Sunny Days in Heaven
Spiritual/Political/Philosophical Blog on the Nature of Truth and Falsehood and Heaven

Saturday, October 08, 2005  

Bush's Picks

Many conservatives were ecstatic over the John Roberts choice for SCOTUS while others considered him a stealth candidate. Particularly after he coyly suggested to the Judiciary Committee that Roe v. Wade was settled law while leaving unsaid whether he would vote to overturn it if he had the chance or simply let it stand.

Fair enough. He couldn't play his hand on that, but there was nothing in his "paper trail" to suggest how he would rule when he faces that issue on the bench.

Still, we have a good idea of where he stands constitutionally on any case that will be new to the court.

Harriet Miers is a cipher, though. Not only does she appear unqualified as a legal expert, she has no discernible constitutional philosophy other than a vague set of axioms iterated by Bush.

Her appointment is a real insult to those who have labored very hard for a very long time to deliver the Court from evil.

The people in the White House aren't stupid. Certainly they had to know something of what the reaction on the Right would be, yet they have no plan to defuse it. I guess Bush simply figures that she'll be confirmed and that will be that.
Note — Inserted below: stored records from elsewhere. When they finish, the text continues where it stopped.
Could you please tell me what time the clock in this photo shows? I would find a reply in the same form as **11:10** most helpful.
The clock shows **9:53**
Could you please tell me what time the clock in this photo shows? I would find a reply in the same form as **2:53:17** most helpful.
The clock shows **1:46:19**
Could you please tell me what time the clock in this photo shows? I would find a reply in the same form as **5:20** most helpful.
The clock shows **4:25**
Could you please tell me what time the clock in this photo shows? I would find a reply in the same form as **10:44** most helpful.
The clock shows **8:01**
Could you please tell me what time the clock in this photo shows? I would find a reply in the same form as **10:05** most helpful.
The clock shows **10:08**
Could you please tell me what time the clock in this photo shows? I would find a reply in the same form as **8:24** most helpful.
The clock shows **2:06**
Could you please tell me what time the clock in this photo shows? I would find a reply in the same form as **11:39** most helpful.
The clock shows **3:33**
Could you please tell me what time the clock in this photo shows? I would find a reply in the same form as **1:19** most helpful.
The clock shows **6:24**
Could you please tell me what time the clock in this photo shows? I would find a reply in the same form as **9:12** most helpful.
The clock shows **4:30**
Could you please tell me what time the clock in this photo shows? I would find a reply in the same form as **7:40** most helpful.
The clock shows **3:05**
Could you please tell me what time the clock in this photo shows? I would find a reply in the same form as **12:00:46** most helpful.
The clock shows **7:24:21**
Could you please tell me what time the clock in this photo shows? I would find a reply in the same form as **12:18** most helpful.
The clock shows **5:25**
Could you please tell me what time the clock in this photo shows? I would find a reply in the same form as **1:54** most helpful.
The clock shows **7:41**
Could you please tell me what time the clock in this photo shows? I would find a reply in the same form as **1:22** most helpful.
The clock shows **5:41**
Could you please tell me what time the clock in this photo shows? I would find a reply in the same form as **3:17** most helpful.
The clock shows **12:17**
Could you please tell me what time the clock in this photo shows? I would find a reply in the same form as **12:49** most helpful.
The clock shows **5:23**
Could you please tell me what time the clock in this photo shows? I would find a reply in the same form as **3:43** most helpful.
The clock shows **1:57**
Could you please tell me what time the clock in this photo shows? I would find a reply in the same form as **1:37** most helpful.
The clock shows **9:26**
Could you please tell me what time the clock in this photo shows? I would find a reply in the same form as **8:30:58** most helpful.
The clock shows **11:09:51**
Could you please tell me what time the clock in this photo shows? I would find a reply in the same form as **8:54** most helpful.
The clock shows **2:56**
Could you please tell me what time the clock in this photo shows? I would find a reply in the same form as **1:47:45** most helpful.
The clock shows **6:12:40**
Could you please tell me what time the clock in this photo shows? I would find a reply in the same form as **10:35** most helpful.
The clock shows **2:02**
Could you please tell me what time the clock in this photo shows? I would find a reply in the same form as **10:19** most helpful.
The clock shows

Which is true. Once confirmed that will be that. She may even turn out to be a decent appointment. But God help us if she is less than mediocre.

What is as troubling to conservatives is Bush's seeming contempt for the people who elected him twice.

Frankly, Bush was never that strong a Republican candidate. He barely won against a hapless and idiotic Al Gore (lost in popular vote), and should have trounced John Kerry despite the MSM's campaign for the Democrat which undoubtedly increased his percentage of the vote.

He was slow to go to war in Iraq when he had momentum on his side, and has failed to follow through on destroying governments that are still sponsoring terrorism like Syria and Iran.

He campaigned for an amendment to define marriage. Heard anything about that lately? And you never will again.

During his five years in office, millions of illegal aliens have entered the country with his approval. I mean that literally. He has completely approved of the invasion with his baseless rhetoric about such people doing the work Americans won't, improving our economy, and practicing good family values.

At some point you ask yourself, who is this guy? What makes him tick? Exactly what does he believe in? He appears to a sheep in wolf's clothing.

Some talk about his managerial style as that of a Harvard MBA, but I am more inclined at this point to give his former Treasury Secretary Paul O'Neill's observations greater credence; that is, that Bush sits and listens and gives no indication of what he hears as registering.

Others say Bush is deeply engaged in meetings, but that comes from loyalists.

Conservatives have tried to excuse Bush's speech impediments, his inarticulateness, and verbal bumbling as being a matter separate from his leadership skills. He's just not a great communicator, he's a nervous speaker, he's not facile and glib which is good. He's an authentic, regular guy.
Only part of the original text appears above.